С фермы пришла бабка Фетинья. Острый взгляд ее сразу же уперся в новый забор. Подошла, осмотрела его с придирчивой строгостью, попробовала даже качнуть – не пошатнулся. Похвалила:
– Справно сделал… – Присела на чурбак, принялась растирать кисти рук с разбухшими в суставах пальцами. – Сейчас я вам, ребятки, обед налажу.
– Опять ноют? – спросил Панкратка.
– Ноют-стонут… Были ручки – стали крючья. Потягай-ка коровьи титьки изо дня в день, из года в год – железные пальцы и то не стерпят. Да ладно… – тихонько вздохнула, снова посмотрела на забор: – По-старинному ты, Панка, семьи опора. Теперь что? Умотаешь в город… Книжечки-коврижечки… Поди-ка, там и останешься. Легкая жизня завлекательная…
– Не останусь. Говорил же. Опять ты за свое.
– Знаю, что говорил. Только жизня все по-своему поворачивает. Сейчас все на ученье уповают. Ну, надо, должно… Так семь лет проучился – чего еще? Нет же, мало. Человеку пора своих детишек нянчить, а он с книжкой под мышкой шатается. Потом заставь его тяпкой картошку огребать или лопатой назем ворочать. Будет, как же!
– Им другой работы хватит, – сказал Панкратка.
– А кто будет в навозе-то возекаться? Пойло свиньям варить-разносить? Коров кормить-доить? А? – Она задержала сердитый взгляд на Баирке: – Ты-то едешь, нет ли?
– Еще не знаю…
– Поедешь… Раз мода такая пошла – куда денешься? Будете елозить рукой по бумаге, пока усы не отрастут. – Она поднялась и пошла в дом.
Лицо у Панкратки поскучнело.
– Не хочет бабка, чтобы я из дому отлучался. Жалко мне ее…
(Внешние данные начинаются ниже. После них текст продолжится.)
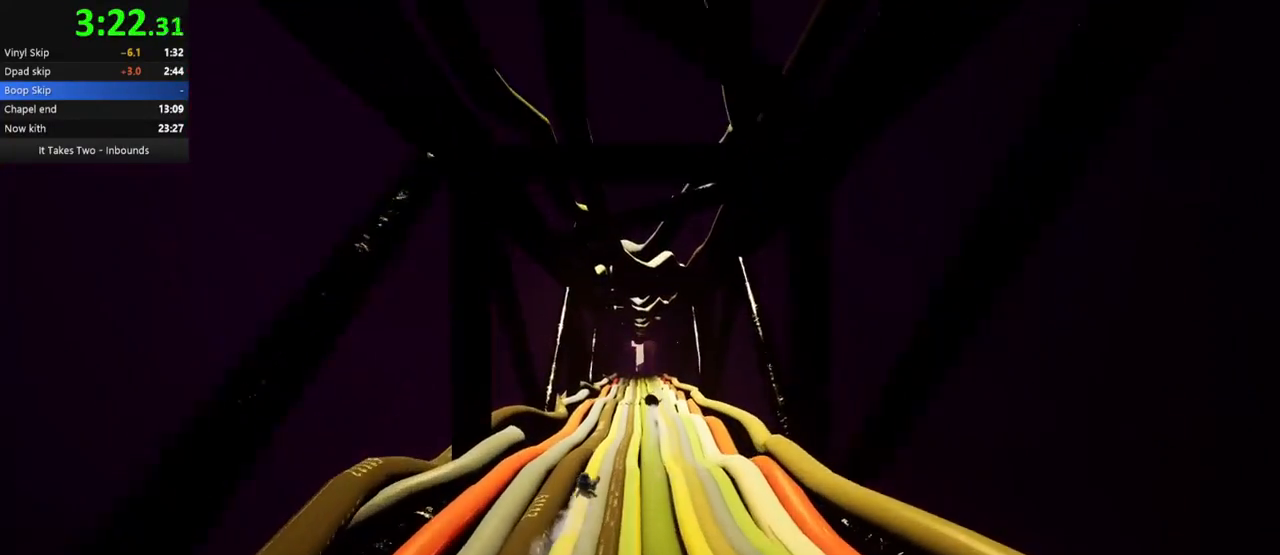
{"keys": ["a", "s", "w"], "mouse": ["mb4"], "events": [[67, "d", "up"], [67, "q", "up"], [200, "a", "down"], [317, "a", "up"], [367, "s", "down"], [383, "mouse_mb4", "down"], [483, "a", "down"]]}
Печаль, прозвучавшая в голосе Панкратки, окончательно расстроила Баирку. Обедать он не остался, поехал на отару. Катил по неторному проселку мимо желтых полей, подминая колесами зачерствевшую траву, и думал о том, что и у него, и у Панкратки, и у Андрюхи сейчас заканчивается все, чем они жили раньше, у каждого начнется новая жизнь, появятся новые друзья и товарищи… И чтобы сейчас ни сделал, куда бы ни повернул, прежнее уходит без возврата.
Летняя стоянка отары отца – подслеповатый домик, просторный двор и навес из почерневшей от времени соломы – притулилась у подножия круглой и голой, как бритая голова, сопки. Овцы лежали по обеим берегам небольшого ручейка. От них тянуло густым запахом разогретой шерсти. Отец, отстегнув деревянную ногу, сидел на низенькой скамеечке, ножом выстругивал заготовку березовых вил.